▶ **Required work**:
1: List every condition that the Markov chain solution says the limiting probabilities satisfy.
2: Summarize the Markov chain solution in two sentences.
3: Reproduce the part of the Markov chain solution from "For a reversed" to "the forward chain.".
═══ Excerpt provided
Step by step solution

01

Understanding the Forward Markov Chain

For a (discrete-time) forward Markov chain with state space \(S\), we have a transition probability matrix \(P\), where the element \(P_{ij}\) is the probability of transitioning from state \(i\) to state \(j\). The limiting probabilities \(\pi = (\pi_i)_{i\in S}\) are the long-term probabilities that the chain is in each state \(i\), known as the stationary distribution, which satisfy \(\pi_i \geq 0\) for all \(i\), \(\sum_{i} \pi_i = 1\), and \[\pi = \pi P .\]
02

Understanding the Reversed Markov Chain

For a reversed Markov chain, we still have the state space \(S\) and stationary distribution \(\pi\). We define the transition probability matrix \(Q\) for the reversed chain by: \[Q_{ij} = \frac{\pi_j}{\pi_i} P_{ji},\] which represents the probability of transitioning from state \(j\) to state \(i\), reversing the direction of the forward chain.
══════
═══ Source information
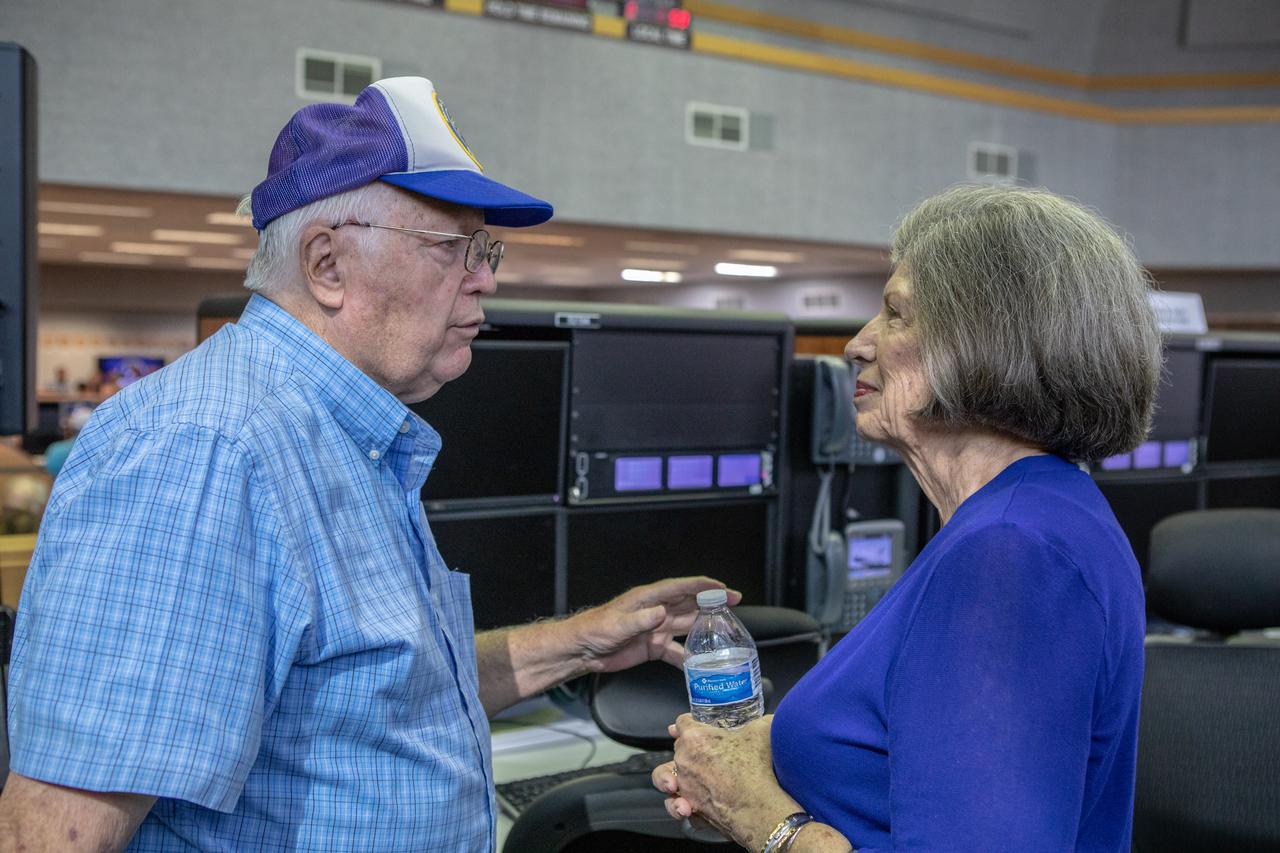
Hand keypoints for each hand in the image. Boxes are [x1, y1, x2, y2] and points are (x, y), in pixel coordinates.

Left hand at [569, 576, 740, 672]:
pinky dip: (689, 657)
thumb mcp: (617, 625)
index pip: (681, 588)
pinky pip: (676, 651)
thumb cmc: (594, 630)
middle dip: (712, 603)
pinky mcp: (653, 647)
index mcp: (648, 599)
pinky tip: (700, 665)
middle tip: (734, 603)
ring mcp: (656, 629)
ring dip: (705, 628)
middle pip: (689, 604)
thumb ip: (640, 620)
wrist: (581, 651)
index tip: (722, 588)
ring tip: (725, 632)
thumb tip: (662, 613)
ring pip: (686, 625)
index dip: (703, 586)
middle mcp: (655, 611)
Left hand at [651, 713, 797, 848]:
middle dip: (689, 749)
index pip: (682, 723)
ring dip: (672, 780)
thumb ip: (760, 722)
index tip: (690, 725)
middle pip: (678, 748)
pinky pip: (680, 805)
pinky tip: (691, 806)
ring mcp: (684, 785)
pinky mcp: (690, 807)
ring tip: (679, 783)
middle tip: (706, 754)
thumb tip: (768, 721)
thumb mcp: (762, 732)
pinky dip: (684, 806)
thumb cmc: (756, 769)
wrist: (756, 807)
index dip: (687, 723)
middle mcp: (684, 760)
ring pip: (667, 779)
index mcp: (695, 737)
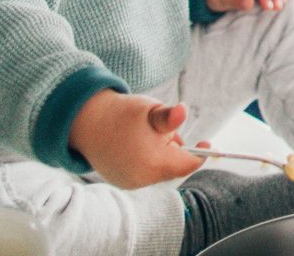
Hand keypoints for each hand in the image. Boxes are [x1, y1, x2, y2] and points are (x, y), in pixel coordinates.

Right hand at [68, 90, 201, 188]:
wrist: (85, 122)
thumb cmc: (122, 114)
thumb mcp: (150, 111)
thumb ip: (169, 117)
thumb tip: (183, 111)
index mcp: (153, 164)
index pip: (187, 165)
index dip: (200, 154)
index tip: (207, 143)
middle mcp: (142, 180)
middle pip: (173, 168)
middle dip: (175, 150)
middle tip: (165, 130)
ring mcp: (130, 183)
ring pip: (159, 170)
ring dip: (161, 154)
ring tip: (148, 133)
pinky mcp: (121, 181)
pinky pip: (144, 173)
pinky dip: (147, 160)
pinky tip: (136, 143)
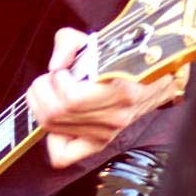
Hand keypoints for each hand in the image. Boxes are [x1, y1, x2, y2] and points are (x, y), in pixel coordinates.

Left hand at [25, 28, 178, 168]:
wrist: (153, 78)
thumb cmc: (123, 57)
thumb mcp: (97, 40)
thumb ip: (68, 43)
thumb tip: (55, 66)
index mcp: (118, 92)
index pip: (72, 99)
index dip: (57, 80)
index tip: (63, 69)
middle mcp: (113, 118)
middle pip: (55, 113)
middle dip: (43, 90)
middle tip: (51, 78)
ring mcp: (106, 133)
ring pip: (53, 128)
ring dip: (41, 105)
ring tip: (51, 92)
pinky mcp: (99, 143)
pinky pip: (63, 155)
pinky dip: (52, 138)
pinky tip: (58, 118)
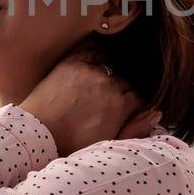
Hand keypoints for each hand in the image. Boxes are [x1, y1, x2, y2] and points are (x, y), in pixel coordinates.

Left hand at [21, 56, 149, 155]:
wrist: (36, 134)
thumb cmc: (70, 144)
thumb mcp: (107, 144)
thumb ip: (136, 129)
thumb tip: (157, 113)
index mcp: (120, 106)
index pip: (140, 98)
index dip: (135, 105)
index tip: (128, 110)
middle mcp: (109, 85)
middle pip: (127, 83)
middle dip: (123, 91)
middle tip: (111, 100)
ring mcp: (91, 72)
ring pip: (113, 67)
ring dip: (111, 75)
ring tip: (101, 85)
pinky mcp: (72, 63)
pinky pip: (93, 49)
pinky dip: (98, 52)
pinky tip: (99, 56)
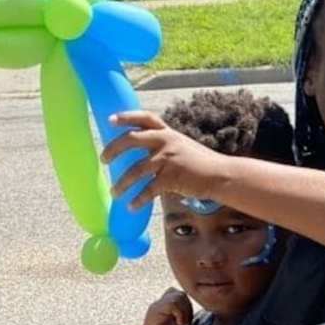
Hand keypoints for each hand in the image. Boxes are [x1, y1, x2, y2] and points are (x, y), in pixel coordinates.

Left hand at [101, 111, 227, 208]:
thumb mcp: (183, 146)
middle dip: (113, 149)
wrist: (221, 175)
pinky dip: (138, 199)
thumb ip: (165, 146)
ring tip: (114, 193)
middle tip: (103, 160)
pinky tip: (132, 206)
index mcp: (168, 133)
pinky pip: (148, 190)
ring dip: (122, 183)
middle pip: (131, 139)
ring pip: (136, 170)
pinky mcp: (172, 178)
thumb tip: (143, 155)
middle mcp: (166, 142)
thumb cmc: (202, 163)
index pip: (144, 118)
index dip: (126, 117)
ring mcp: (168, 159)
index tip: (110, 120)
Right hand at [137, 288, 193, 324]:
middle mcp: (157, 305)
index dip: (188, 304)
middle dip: (188, 307)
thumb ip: (186, 314)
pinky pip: (172, 303)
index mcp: (163, 307)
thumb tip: (205, 307)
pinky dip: (180, 313)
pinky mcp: (154, 314)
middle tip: (187, 324)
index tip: (188, 322)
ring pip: (177, 295)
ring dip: (185, 311)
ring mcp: (154, 308)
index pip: (179, 293)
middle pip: (180, 293)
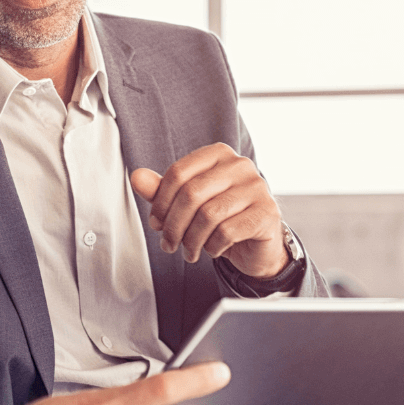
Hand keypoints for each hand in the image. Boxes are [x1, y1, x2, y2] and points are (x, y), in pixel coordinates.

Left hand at [131, 144, 286, 279]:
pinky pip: (227, 232)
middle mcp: (240, 165)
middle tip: (168, 243)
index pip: (178, 172)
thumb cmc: (221, 218)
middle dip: (173, 224)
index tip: (156, 222)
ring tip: (188, 251)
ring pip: (208, 215)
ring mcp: (257, 187)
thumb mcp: (187, 203)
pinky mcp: (266, 213)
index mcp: (218, 154)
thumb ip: (162, 189)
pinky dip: (213, 246)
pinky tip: (212, 249)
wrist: (255, 244)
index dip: (160, 201)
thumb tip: (137, 177)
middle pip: (191, 193)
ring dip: (191, 240)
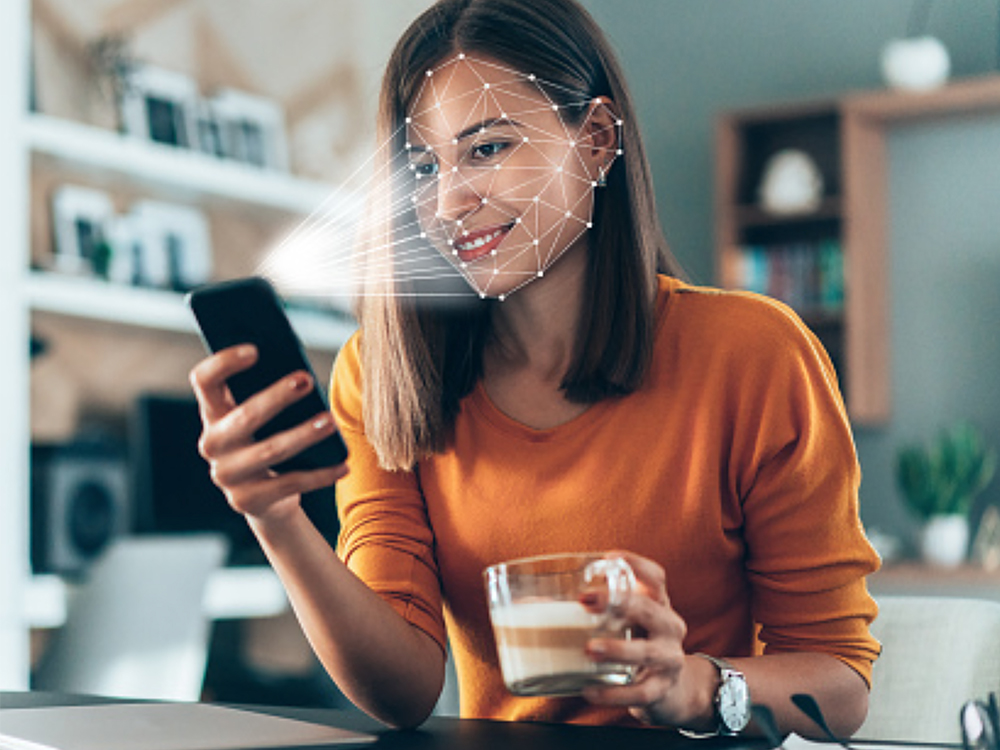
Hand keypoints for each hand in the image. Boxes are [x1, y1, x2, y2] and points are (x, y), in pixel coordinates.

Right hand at [188, 344, 347, 521]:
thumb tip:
══════
▶ **Outputs in order**:
1:
- \(\pi_i \geq 0\) for all \(i\)
- \(\sum_{i} \pi_i = 1\)
- \(\pi = \pi P\)

2: A discrete-time forward Markov chain on a state space \(S\) has a transition probability matrix \(P\) and limiting probabilities \(\pi\), the stationary distribution, which are nonnegative, sum to 1, and satisfy \(\pi = \pi P\). The reversed chain keeps the same state space and stationary distribution, and its transition probability matrix \(Q\) is defined by \(Q_{ij} = \frac{\pi_j}{\pi_i} P_{ji}\).

3:
For a reversed Markov chain, we still have the state space \(S\) and stationary distribution \(\pi\). We define the transition probability matrix \(Q\) for the reversed chain by: \[Q_{ij} = \frac{\pi_j}{\pi_i} P_{ji},\] which represents the probability of transitioning from state \(j\) to state \(i\), reversing the direction of the forward chain.